Collected data entries:
┏━━
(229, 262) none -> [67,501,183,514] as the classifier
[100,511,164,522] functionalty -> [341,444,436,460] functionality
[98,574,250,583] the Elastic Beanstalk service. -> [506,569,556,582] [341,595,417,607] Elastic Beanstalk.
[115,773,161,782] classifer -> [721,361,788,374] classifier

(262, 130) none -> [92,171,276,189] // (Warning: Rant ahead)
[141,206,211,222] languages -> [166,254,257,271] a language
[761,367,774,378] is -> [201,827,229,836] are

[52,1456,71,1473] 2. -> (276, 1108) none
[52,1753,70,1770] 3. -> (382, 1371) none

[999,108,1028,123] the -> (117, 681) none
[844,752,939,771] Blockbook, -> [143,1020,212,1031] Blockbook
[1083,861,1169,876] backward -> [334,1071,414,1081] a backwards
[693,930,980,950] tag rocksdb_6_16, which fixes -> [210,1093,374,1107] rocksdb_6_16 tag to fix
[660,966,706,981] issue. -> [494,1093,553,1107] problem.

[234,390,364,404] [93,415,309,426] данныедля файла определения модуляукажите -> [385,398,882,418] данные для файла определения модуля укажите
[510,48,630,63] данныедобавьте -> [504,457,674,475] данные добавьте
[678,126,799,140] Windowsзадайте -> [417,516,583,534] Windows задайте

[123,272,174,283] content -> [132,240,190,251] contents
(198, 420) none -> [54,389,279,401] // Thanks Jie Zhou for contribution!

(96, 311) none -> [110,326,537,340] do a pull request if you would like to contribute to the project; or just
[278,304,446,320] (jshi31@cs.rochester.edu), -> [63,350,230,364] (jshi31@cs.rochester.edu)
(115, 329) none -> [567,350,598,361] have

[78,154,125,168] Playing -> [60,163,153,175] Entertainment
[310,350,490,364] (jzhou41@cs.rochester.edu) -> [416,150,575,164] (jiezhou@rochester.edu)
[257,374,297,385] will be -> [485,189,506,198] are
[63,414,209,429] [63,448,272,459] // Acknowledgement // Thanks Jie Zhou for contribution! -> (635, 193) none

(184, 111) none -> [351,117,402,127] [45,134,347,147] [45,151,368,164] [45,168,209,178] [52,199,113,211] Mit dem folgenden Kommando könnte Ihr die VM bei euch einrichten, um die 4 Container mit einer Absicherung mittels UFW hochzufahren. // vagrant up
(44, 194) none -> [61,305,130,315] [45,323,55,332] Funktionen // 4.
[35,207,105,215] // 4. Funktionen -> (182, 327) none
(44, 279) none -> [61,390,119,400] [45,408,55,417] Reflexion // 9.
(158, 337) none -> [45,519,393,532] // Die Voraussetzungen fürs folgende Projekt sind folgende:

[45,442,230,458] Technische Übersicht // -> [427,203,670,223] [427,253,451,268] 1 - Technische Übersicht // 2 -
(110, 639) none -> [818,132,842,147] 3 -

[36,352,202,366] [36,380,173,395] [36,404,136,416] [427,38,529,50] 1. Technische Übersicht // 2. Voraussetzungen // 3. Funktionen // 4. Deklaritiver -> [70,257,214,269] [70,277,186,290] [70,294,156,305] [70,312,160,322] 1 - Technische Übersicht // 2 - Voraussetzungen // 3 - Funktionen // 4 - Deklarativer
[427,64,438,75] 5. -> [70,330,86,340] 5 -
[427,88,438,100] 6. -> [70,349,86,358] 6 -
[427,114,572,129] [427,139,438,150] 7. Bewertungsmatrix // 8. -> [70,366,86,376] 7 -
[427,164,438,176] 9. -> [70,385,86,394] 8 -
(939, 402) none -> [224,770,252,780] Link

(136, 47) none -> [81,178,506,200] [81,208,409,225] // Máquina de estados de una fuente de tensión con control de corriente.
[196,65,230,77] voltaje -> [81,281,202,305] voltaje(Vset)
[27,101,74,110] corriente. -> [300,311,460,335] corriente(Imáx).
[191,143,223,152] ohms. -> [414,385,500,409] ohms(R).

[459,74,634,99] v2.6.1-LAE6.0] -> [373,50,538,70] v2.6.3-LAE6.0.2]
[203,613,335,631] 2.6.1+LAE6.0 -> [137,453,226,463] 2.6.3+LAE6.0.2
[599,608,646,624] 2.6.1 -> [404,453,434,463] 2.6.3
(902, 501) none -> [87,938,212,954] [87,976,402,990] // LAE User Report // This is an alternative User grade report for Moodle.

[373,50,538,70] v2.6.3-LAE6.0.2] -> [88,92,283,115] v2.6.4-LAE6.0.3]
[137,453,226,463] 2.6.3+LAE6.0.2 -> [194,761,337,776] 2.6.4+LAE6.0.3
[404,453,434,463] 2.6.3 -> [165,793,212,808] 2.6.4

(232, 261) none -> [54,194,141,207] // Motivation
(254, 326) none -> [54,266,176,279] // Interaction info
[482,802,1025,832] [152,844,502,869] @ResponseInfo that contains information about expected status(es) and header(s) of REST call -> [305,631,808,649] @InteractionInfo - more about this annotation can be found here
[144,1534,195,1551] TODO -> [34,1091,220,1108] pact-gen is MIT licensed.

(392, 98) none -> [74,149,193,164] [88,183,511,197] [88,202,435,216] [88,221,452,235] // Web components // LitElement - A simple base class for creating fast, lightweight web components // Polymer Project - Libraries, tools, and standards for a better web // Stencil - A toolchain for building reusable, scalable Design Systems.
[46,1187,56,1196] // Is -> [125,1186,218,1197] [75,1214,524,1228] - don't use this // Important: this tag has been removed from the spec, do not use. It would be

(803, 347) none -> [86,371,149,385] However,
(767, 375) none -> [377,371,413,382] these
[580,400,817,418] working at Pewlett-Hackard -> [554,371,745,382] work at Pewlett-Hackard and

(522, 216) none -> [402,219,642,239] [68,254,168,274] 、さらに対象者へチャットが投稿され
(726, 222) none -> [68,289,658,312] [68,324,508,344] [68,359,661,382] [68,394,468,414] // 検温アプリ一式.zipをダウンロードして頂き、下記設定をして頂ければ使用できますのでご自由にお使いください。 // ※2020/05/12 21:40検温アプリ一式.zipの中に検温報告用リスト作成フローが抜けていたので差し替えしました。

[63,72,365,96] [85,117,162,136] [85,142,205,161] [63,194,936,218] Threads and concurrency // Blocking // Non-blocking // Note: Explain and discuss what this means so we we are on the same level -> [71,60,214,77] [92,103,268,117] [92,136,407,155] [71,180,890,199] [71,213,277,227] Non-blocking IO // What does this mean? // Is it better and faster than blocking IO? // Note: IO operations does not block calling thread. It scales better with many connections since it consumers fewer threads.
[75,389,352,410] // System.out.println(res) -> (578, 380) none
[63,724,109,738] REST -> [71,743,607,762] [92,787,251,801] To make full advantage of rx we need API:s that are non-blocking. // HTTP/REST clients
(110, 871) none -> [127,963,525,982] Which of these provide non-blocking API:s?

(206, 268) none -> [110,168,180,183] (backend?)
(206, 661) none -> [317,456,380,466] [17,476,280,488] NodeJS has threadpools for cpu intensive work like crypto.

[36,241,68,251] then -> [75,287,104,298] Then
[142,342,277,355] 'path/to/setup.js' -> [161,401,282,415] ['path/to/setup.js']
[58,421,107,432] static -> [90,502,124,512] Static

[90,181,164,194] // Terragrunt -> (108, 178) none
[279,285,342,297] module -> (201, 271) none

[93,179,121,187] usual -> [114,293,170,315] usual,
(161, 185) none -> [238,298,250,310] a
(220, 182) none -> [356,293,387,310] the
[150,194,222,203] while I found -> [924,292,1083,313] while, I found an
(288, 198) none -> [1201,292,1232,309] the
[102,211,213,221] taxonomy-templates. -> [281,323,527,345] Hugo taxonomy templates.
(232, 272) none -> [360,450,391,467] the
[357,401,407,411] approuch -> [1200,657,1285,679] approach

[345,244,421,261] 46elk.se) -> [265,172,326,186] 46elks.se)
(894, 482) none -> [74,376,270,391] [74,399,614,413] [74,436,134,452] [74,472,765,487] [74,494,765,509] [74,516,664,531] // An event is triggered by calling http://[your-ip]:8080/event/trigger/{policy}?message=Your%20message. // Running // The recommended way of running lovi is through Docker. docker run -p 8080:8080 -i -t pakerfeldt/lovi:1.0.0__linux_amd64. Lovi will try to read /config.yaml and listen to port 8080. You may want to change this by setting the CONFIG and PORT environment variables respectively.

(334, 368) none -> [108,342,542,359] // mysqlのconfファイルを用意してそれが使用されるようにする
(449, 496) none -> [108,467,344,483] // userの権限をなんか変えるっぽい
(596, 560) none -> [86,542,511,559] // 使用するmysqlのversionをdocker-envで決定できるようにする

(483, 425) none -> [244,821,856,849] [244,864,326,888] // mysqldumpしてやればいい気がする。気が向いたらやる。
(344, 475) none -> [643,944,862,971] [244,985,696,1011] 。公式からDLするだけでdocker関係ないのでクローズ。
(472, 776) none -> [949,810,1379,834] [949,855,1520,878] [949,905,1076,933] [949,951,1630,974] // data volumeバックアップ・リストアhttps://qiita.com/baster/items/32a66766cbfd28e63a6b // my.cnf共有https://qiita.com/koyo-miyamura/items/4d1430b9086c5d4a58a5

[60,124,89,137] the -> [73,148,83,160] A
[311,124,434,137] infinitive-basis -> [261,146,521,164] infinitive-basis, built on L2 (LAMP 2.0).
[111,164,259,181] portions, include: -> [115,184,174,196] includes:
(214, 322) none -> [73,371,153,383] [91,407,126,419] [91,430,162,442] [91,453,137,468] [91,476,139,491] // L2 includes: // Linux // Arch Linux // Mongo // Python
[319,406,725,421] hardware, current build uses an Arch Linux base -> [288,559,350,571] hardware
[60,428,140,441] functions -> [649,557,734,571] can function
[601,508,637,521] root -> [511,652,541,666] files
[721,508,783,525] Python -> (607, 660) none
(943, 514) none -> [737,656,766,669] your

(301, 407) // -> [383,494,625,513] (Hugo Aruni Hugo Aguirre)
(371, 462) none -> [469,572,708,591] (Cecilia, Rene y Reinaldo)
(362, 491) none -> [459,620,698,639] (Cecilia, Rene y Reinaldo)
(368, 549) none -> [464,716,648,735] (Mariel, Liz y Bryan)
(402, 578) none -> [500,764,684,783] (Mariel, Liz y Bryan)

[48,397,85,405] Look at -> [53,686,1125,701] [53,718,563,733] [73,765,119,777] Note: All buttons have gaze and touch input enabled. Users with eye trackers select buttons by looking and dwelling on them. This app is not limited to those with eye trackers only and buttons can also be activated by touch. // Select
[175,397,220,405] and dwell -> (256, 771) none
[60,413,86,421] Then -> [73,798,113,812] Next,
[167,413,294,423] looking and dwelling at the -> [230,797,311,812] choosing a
┗━━
Please show every line of the records that holds the word "your".

(894, 482) none -> [74,376,270,391] [74,399,614,413] [74,436,134,452] [74,472,765,487] [74,494,765,509] [74,516,664,531] // An event is triggered by calling http://[your-ip]:8080/event/trigger/{policy}?message=Your%20message. // Running // The recommended way of running lovi is through Docker. docker run -p 8080:8080 -i -t pakerfeldt/lovi:1.0.0__linux_amd64. Lovi will try to read /config.yaml and listen to port 8080. You may want to change this by setting the CONFIG and PORT environment variables respectively.
(943, 514) none -> [737,656,766,669] your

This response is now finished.